I wonder how many of them are Creationists too?
We are in a sense living in the dark ages.
Oh My God!

Sillyporean said...

I did a similar calculation about 8 months ago, Christians are definitely over-represented by about 3.5 times, Catholics by 1.8 times.

Having no religions stated doesn't mean they're free thinkers. It's odd that most of the ministers didn't state their religion, but the MPs do.

Jimmy Mun said...

I believe Goh Chok Tong is a Methodist. Lim Swee Say studied in Catholic High, but I am not sure if he is Catholic (Lee Hsien Loong studied in Catholic High too, and he is definitely not Catholic). Amazing how little we know about our cabinet ministers.

Anonymous said...

Notwithstanding their declared religions, I doubt PAP MPs really fervently worship any god (at least not of the celestial kind).
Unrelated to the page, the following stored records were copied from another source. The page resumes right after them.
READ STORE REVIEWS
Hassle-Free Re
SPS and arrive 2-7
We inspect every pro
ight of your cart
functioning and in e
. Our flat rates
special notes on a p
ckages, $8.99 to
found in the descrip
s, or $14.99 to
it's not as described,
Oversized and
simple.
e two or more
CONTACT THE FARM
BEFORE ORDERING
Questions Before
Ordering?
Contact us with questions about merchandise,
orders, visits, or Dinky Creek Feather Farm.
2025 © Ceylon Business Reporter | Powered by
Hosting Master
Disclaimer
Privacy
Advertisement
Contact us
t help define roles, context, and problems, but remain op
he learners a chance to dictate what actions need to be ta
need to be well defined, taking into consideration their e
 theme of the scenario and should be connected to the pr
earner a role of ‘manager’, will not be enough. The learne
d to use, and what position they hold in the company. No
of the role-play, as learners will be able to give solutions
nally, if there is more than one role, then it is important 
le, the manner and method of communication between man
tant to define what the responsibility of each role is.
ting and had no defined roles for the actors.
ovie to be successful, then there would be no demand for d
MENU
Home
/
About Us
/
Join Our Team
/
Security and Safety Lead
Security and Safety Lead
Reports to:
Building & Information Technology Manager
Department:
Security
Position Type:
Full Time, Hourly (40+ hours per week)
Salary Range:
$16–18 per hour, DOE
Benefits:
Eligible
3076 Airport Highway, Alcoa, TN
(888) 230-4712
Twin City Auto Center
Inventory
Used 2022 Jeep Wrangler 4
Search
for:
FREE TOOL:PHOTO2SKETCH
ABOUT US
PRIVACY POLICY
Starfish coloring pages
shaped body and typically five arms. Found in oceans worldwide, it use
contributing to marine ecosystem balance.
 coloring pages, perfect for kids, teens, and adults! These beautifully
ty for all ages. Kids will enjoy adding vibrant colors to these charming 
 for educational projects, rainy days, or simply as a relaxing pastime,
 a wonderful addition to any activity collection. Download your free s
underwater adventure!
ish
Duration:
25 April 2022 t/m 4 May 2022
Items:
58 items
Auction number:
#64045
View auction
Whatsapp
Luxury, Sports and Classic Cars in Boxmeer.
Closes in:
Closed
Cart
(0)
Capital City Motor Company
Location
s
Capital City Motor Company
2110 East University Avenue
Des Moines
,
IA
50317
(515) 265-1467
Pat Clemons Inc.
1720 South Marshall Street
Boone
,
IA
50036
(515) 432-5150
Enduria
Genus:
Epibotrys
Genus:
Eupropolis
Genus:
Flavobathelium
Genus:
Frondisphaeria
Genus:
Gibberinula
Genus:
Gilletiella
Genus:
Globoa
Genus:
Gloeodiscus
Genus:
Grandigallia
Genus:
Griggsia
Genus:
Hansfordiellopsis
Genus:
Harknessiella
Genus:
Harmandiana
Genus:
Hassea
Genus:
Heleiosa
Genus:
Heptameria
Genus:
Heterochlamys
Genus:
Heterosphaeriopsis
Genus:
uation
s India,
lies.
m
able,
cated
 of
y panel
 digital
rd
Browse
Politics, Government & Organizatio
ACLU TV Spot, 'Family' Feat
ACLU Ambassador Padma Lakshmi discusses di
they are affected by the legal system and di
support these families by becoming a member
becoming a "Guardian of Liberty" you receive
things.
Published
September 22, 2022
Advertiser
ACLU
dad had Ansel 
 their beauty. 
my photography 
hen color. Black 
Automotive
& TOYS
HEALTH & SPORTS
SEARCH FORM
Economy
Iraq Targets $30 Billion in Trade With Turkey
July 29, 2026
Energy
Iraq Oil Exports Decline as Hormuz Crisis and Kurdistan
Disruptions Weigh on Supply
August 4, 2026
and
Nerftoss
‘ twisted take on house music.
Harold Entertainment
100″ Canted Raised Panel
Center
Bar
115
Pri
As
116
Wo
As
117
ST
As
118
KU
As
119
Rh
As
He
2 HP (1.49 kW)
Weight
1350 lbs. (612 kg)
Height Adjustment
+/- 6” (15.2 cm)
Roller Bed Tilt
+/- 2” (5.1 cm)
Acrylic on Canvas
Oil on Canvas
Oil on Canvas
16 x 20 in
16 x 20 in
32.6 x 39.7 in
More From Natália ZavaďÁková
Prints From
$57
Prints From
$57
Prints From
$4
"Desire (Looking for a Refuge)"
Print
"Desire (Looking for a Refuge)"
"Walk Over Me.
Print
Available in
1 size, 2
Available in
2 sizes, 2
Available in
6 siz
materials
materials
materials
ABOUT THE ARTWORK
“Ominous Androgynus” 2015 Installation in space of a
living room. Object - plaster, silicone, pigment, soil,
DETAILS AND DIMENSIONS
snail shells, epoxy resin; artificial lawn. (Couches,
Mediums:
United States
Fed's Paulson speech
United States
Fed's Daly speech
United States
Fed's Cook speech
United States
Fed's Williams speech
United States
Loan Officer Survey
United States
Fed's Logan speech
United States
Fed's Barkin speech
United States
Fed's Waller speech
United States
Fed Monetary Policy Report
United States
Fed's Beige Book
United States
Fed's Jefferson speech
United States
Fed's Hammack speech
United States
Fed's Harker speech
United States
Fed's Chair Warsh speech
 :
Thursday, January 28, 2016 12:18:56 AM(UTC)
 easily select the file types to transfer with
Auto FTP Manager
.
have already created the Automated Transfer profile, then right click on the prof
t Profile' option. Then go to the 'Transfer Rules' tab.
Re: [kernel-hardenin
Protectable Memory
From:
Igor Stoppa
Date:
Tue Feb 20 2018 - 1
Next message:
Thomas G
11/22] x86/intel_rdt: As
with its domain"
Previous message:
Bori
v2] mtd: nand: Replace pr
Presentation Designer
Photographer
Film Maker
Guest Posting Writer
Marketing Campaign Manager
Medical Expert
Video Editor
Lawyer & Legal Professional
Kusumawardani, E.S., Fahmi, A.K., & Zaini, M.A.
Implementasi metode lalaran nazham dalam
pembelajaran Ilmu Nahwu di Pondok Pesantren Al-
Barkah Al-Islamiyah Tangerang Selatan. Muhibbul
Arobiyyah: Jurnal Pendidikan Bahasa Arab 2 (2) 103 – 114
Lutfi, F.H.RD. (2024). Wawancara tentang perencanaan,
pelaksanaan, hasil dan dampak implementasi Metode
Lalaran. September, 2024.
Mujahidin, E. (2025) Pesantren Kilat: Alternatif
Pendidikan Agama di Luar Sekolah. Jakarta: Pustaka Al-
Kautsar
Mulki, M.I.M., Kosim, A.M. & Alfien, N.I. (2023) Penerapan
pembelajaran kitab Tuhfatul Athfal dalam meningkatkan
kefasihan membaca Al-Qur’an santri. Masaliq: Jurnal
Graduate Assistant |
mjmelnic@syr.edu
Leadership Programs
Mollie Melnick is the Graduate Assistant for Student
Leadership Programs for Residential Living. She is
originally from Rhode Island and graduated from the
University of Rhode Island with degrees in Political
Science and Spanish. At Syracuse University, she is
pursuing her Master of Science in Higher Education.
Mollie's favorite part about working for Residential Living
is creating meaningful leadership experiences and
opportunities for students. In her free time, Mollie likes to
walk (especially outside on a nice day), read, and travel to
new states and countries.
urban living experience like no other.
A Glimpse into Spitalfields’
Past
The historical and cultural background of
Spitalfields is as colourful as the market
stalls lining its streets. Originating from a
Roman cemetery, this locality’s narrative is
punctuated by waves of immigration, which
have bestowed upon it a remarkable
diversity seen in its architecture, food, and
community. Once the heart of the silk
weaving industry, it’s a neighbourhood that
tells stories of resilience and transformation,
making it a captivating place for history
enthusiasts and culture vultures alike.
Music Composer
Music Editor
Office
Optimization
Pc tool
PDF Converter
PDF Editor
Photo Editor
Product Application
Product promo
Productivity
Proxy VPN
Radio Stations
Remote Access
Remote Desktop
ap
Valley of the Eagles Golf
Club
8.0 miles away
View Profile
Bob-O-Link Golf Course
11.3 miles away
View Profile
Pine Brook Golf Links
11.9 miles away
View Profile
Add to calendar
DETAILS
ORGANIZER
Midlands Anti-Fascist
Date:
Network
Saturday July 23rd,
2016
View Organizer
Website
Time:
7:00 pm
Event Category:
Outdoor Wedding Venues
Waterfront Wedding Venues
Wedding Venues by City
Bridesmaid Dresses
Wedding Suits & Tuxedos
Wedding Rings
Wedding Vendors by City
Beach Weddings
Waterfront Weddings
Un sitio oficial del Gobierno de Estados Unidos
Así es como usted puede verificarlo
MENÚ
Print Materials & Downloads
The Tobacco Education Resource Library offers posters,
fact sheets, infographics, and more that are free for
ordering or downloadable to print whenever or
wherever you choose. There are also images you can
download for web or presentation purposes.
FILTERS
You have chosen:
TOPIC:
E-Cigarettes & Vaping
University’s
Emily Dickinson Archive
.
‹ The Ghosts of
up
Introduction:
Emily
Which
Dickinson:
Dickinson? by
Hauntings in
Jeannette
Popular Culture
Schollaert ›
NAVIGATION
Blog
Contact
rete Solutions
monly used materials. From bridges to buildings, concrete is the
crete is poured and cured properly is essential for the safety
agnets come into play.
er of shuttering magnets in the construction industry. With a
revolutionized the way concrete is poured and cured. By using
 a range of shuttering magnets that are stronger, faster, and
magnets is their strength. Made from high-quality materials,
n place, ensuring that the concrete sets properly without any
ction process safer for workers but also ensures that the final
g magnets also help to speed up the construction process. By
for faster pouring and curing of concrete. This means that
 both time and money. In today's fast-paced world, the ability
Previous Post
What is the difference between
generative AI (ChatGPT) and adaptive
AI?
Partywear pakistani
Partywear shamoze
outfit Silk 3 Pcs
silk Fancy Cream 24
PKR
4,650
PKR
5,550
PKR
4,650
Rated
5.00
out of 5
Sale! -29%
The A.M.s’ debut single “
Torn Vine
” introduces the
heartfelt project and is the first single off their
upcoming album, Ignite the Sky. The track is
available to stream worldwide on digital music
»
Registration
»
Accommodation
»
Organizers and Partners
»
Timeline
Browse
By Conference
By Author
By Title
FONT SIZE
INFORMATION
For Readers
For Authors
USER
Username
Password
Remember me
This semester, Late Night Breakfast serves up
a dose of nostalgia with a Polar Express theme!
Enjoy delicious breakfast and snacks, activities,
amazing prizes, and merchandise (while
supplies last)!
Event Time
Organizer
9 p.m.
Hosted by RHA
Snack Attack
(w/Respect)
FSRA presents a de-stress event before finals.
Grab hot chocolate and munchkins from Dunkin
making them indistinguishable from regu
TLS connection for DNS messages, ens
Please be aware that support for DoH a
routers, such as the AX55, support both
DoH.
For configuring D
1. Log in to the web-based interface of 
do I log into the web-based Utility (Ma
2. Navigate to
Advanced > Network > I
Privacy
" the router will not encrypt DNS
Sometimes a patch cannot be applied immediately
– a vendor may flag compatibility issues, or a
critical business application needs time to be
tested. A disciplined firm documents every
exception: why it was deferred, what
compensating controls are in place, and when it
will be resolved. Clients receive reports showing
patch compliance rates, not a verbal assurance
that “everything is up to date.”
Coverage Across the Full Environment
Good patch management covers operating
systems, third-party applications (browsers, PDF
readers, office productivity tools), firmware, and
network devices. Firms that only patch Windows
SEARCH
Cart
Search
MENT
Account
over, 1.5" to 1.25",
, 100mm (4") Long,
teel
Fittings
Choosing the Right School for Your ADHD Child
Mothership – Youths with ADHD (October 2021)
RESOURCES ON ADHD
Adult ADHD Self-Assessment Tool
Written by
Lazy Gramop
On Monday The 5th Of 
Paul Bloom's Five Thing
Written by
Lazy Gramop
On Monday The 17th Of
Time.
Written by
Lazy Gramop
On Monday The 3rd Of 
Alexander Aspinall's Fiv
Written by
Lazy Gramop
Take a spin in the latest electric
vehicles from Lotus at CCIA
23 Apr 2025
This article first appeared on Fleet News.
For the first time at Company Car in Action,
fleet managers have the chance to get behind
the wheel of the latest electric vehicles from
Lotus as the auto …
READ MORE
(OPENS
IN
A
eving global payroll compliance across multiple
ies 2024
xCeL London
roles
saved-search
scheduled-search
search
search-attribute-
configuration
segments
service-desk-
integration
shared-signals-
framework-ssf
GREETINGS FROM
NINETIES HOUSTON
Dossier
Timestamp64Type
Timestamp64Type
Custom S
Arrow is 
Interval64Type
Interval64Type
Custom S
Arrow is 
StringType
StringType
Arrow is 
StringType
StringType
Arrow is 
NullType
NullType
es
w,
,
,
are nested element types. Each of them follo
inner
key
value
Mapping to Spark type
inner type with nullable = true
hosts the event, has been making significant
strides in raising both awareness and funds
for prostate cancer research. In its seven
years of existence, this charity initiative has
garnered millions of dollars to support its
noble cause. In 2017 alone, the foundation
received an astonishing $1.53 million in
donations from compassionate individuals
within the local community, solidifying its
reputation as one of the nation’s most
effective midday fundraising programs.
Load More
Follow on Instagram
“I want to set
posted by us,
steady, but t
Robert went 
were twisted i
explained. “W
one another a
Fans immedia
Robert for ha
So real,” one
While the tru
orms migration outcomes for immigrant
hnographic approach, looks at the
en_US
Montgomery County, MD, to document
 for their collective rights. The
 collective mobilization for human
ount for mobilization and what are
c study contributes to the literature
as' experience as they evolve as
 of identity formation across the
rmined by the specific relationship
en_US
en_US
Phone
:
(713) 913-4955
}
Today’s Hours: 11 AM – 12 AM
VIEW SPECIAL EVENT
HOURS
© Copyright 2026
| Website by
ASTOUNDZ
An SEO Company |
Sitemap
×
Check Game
As to who or what they worship first and foremost, I shan't comment.

Anonymous said...

a fundamentalist would not get past the tea sessions and the final interview, for the simple reason that his/her strong beliefs would prevent him/her from giving the "system" complete loyalty

the same applies to anyone committed to a "cause": remember the "system" is always the larger "cause"

sgsociety.com

Anonymous said...

no reason to be surprised at the figures. It is well known that christians are over represented even among undergraduates. e.g. my university class, christians and catholics made up about 50%.

nick said...

Lee Hsien Loong attends a Catholic church, and Vivian Balakrishnan attends a Methodist church, if i'm not mistaken.
I'm a Catholic, and I believe that homosexual acts are wrong. However, I , as a libertarian, believe that homosexuality should not be against the law for we should have our rightful liberty to act according to our own will insofar as it does not infringe upon the equal rights of others--consensual homosexual acts don't.